PDA

View Full Version : Video signal measurements?


dannydavis
03-20-2008, 04:13 AM
Video signals are DC , why are video signals DC?

Composite video signal chart:

Green is 330mV or 61.8 IRE ?
Red is 280mV or 35.2 IRE?
Blue is 50 mV or 18.0 IRE?

White is 714mV or 100 IRE

Black is 5mV or 7.5 IRE?

Are these RGB and Black the right millivolts ?

dannydavis
03-20-2008, 04:14 AM
How do i set up my oscilloscope to measure RGB signals? VGA signals? composite signals please?

a standard video composite level of 1Vpp, Y' is maximum 714mV for NTSC and 700mV for PAL video signal so al R'G'B' signal are the same maximum 0.714/0.7Vpp, and more important those values depends on the video signal applied.

So on my oscilloscope my white will read ""714mV"" Peak to peak? is it a squarewaveform type looking wave? i think i see the sync pulse with it too is this correct?

When measuring RGB signals , on the oscilloscope they will read .7volts peak to peak? will it look like a squarewaveform type? will the sync pulse be superimposed with it too?

VGA is composite RGB right?

When measure VGA signals the red video signal will be .7volts p/p also? the green video signal will be .7volts p./p ? and the blue wil be .7volts p/p?

VGA video signals on the oscilloscope look like squarewaveform with different duty cycles? or what do they look like?

RGB video signals on the oscilloscope look like squarewaveforms with different duty cycles? or what do they look ilke ?

composite video signals on the oscilloscope look like squarewaveforms with different duty cycles? or what do they look like?

cypherpunks
03-20-2008, 05:45 AM
No, it looks like this: http://zone.ni.com/devzone/cda/tut/p/id/4750

A video signal is not DC, as DC carries no information. Nor do colors correspond to particular DC levels. In component video, they are simply monochrome signals on three separate wires. Red is a signal on the red wire, while green is a signal on the green wire.

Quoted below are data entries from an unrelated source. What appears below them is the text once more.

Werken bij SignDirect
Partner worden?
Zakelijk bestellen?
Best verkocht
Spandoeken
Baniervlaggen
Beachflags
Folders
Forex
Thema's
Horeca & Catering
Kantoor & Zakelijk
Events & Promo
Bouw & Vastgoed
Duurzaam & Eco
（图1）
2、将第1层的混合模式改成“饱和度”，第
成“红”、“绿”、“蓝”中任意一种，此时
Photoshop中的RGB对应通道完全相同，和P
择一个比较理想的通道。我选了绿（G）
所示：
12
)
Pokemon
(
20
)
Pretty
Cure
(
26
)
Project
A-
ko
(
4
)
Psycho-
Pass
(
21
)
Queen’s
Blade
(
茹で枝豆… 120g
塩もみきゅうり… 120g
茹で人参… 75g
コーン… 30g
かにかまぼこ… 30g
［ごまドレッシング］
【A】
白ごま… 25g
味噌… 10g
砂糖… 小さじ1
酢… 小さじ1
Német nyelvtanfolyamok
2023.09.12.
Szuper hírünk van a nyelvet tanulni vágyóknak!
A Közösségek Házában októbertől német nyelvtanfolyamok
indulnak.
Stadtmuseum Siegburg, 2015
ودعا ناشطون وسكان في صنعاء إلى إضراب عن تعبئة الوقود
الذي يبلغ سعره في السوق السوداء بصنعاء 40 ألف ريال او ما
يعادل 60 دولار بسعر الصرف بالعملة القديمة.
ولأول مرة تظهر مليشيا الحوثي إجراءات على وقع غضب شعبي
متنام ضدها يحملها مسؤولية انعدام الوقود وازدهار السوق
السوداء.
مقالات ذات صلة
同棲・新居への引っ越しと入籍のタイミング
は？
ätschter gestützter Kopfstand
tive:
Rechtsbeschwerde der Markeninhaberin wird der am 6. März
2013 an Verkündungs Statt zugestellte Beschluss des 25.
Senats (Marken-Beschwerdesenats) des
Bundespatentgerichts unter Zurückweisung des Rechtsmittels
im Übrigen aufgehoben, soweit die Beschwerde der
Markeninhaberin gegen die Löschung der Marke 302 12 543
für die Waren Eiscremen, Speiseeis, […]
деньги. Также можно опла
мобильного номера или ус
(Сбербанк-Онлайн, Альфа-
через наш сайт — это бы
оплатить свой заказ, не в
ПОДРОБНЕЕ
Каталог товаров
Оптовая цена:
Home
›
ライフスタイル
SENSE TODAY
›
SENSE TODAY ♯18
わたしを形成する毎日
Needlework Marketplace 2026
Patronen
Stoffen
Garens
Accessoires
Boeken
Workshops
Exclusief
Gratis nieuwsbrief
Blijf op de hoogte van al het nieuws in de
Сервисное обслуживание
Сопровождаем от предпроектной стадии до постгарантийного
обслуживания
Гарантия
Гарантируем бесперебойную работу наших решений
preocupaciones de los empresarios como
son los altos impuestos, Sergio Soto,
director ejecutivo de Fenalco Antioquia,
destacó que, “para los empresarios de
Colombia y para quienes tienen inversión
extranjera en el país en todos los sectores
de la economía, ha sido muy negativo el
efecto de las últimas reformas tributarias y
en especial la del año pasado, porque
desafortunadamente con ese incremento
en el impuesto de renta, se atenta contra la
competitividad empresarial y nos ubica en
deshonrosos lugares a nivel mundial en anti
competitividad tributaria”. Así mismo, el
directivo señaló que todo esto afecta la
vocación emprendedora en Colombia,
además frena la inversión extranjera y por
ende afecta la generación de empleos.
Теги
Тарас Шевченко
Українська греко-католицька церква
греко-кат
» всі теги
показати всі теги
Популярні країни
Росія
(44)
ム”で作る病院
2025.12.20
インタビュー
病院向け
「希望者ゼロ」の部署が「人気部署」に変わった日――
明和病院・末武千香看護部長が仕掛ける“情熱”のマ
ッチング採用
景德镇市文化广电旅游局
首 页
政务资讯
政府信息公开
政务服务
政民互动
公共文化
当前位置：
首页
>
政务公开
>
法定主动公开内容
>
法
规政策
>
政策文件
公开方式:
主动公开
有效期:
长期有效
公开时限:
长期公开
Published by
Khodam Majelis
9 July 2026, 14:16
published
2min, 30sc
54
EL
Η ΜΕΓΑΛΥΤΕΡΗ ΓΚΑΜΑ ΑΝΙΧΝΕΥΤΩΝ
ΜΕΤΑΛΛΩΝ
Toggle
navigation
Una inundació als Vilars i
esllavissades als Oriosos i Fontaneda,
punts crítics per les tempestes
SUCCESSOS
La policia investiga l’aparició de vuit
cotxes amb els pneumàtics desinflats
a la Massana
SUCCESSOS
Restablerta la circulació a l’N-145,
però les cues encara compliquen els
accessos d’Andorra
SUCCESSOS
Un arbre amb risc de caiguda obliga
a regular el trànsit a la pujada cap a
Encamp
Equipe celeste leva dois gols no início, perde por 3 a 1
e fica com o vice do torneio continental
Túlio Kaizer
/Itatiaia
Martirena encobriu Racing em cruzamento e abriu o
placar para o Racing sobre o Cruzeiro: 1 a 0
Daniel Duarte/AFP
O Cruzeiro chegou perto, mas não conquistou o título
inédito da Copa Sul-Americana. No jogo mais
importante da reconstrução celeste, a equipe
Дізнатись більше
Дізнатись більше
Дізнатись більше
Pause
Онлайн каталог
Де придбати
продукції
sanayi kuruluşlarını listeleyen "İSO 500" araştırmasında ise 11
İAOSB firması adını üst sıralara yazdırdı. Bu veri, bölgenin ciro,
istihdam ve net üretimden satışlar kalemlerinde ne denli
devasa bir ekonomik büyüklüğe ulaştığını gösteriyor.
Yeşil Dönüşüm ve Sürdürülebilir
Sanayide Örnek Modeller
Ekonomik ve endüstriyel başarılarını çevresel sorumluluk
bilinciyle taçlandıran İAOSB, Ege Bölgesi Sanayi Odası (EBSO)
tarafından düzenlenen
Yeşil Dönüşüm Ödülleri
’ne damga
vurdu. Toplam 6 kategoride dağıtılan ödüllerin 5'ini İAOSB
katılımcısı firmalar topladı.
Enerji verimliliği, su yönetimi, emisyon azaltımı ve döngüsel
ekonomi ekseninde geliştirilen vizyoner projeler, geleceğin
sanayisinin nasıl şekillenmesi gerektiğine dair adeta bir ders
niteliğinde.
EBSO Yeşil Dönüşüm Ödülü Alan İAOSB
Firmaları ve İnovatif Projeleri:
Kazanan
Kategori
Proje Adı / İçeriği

In composite video, luminance is encoded on the base signal level, and color (chroma) is encoded by a high frequency (3.58 MHz for NTSC) addition. There are particular luminance values associated with the colors in a standard color bar signal, but that's those particular bars, and specifically involves ignoring the all-important chroma information.

Sync-to-white (140 IRE for NTSC) is 1 V p-p into 75 ohms. If you use a high-impedance probe (like a 1 Meg scope input) you will see 2V instead. Note that you have up to 20 IRE of color on top of that, so the true peak is -40..+120 = 160 IRE.

Just to make it confusing, certain colors not commonly encountered can require a +130 IRE signal to represent. For a description of the issue, and some good pictures of actual composite video signals, see http://www.leitch.com/resources/applicationNotes/clipping.pdf

Various video encoding systems are described in http://www.intersil.com/data/an/an9513.pdf

Super Nade
03-20-2008, 07:10 AM
danny, your O-Scope should have a "TV" mode. Most older Analog scopes do. I'm not sure about the DSO's though. BTW, Analog scopes rock! A good analog scope is worth its weight in gold. :)

Edit#
Scratch that, the TV mode is just a sync in from the TV that acts as a trigger.

dannydavis
03-20-2008, 10:05 AM
so the video RGB signals are AC ?

What voltages in millivolts are the RGB monochrome signal voltages?

How do you measure these signals with a O-scope please?